Diariamente, um desafio é lançado: uma palavra, apenas uma, que seja capaz de mexer com a criatividade desses oito escritores. Eles deixam os dedos correr no teclado, livres e descomprometidos. O resultado? Uma poesia, uma crônica, um haikai, um conto... Enfim, o que a inspiração deixar. O blog é isso, um convite à criatividade, provocada todos os dias, no finalzinho do expediente.

quarta-feira, 25 de março de 2009

Por Cristina
Apesar do sol que entrava pela janela, sentia frio. Na poltrona, corpo magro, cigarro abandonado na mão direita, olhar perdido, era um daqueles dias (como se chamavam mesmo? Dias brancos? Dias neutros? Dias nada?), Em que nenhum sentimento parecia se fazer presente e somente o abandono tomava conta de tudo. Som baixinho escutava Ruth com Egberto Gismonti, nome que o fazia lembrar outros nomes já tão longínquos, nomes que se haviam tornado um tão pouco, um quase nada, idos, findos, vez em quando ainda re-mexiam, re-moviam vácuos de tempo e, sobretudo re-feriam o corpo todo que passava a doer e traziam de volta o sentimento escondido em pensamentos que acreditava imbuídos no nada pensar, e causavam toda a re-viravolta dolorida e então vinha maldosamente o som de Ella Fitzgerald com o “Mean to me”, can’t-you-see-what-you-mean-to-me?
Levantou-se, apagou o cigarro e fez um café. Lembrou-se dela sentada na mesinha redonda, pronta para trabalhar, tomando café com ele, lágrima escorrendo na face, ela não gostava de ir embora, mas mesmo assim ia e sempre teimava em não voltar porque era mulher de sentimentos que de tão profundos ficavam leves demais. Ele nunca entendera como sentimentos podem ser assim, como um rufar de vento e foi então que se deu conta do vento que fazia a janela bater de levinho, apesar do sol (a mulher dos sentimentos de vento cismava em não gostar de vento e sempre fechava as janelas, mas gostava de olhar o mundo através dos vidros principalmente quando havia sol).
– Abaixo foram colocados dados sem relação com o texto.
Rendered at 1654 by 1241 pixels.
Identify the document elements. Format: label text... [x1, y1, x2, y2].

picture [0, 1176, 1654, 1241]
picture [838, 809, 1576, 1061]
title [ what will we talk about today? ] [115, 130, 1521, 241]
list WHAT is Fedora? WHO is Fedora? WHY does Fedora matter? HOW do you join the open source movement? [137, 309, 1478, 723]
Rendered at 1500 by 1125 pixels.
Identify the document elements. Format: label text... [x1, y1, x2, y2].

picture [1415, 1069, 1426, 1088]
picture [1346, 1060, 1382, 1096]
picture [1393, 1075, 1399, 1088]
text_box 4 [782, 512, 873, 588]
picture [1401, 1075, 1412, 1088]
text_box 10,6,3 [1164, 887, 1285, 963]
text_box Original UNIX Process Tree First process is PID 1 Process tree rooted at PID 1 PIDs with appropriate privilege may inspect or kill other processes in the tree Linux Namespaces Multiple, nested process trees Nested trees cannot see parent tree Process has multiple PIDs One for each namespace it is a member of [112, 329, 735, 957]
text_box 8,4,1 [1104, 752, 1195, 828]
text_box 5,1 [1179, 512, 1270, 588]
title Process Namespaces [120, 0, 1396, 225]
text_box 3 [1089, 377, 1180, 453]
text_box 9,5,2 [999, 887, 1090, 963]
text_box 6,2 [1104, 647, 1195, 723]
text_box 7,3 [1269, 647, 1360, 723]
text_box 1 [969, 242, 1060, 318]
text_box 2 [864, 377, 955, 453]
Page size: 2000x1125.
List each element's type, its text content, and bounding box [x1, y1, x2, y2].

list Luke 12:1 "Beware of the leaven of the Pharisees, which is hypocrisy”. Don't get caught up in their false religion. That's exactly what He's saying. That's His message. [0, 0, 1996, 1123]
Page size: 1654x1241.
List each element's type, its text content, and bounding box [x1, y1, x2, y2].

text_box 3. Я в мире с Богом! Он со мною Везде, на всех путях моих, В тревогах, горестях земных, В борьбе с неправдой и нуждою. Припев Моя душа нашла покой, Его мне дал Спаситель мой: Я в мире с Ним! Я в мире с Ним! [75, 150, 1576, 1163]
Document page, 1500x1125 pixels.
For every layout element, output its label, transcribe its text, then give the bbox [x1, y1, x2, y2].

Daquela janela ele lhe mostrara as árvores, os caminhos que percorria todos os dias e lembrava-se de um (a musica era Luna Rossa com Caetano Veloso - porque sempre havia uma musica), em que olhando pela janela haviam conversado muito com as taças de vinho na mão e anoitecera, depois amanhecera e quase anoitecera de novo, a musica se repetindo ao longe (ele gostava de musica ao longe) e haviam adormecido no sofá, copos no chão.
Respirou fundo e as viu chegar, uma a uma, as andorinhas, pousando no parapeito da janela, olhando para ele (ah Luna Rossa!), acreditou que eram as mesmas daquele dia em que ele dissera olha, olha, vieram te ver, ela sorrira abrira a janela bem devagarinho, estendera a mão, ela queria encostar seu rosto, quase conseguiu, uma mansinha chegou bem pertinho do rosto dos dois, roçou a asinha, as peninhas azuis tocando nas faces enquanto de tão emocionados cada um derramava uma lágrima alegre e se abraçavam vendo a andorinha voar e sabiam que nunca mais esse dia seria esquecido e então escutou Ella Fitzgerald que teimava em machucar e cantava “when your love has gone”.
Sentou-se na poltrona, acendeu um cigarro e voltou ao seu dia como se chamava mesmo? Dia branco? Dia neutro? Dia nada?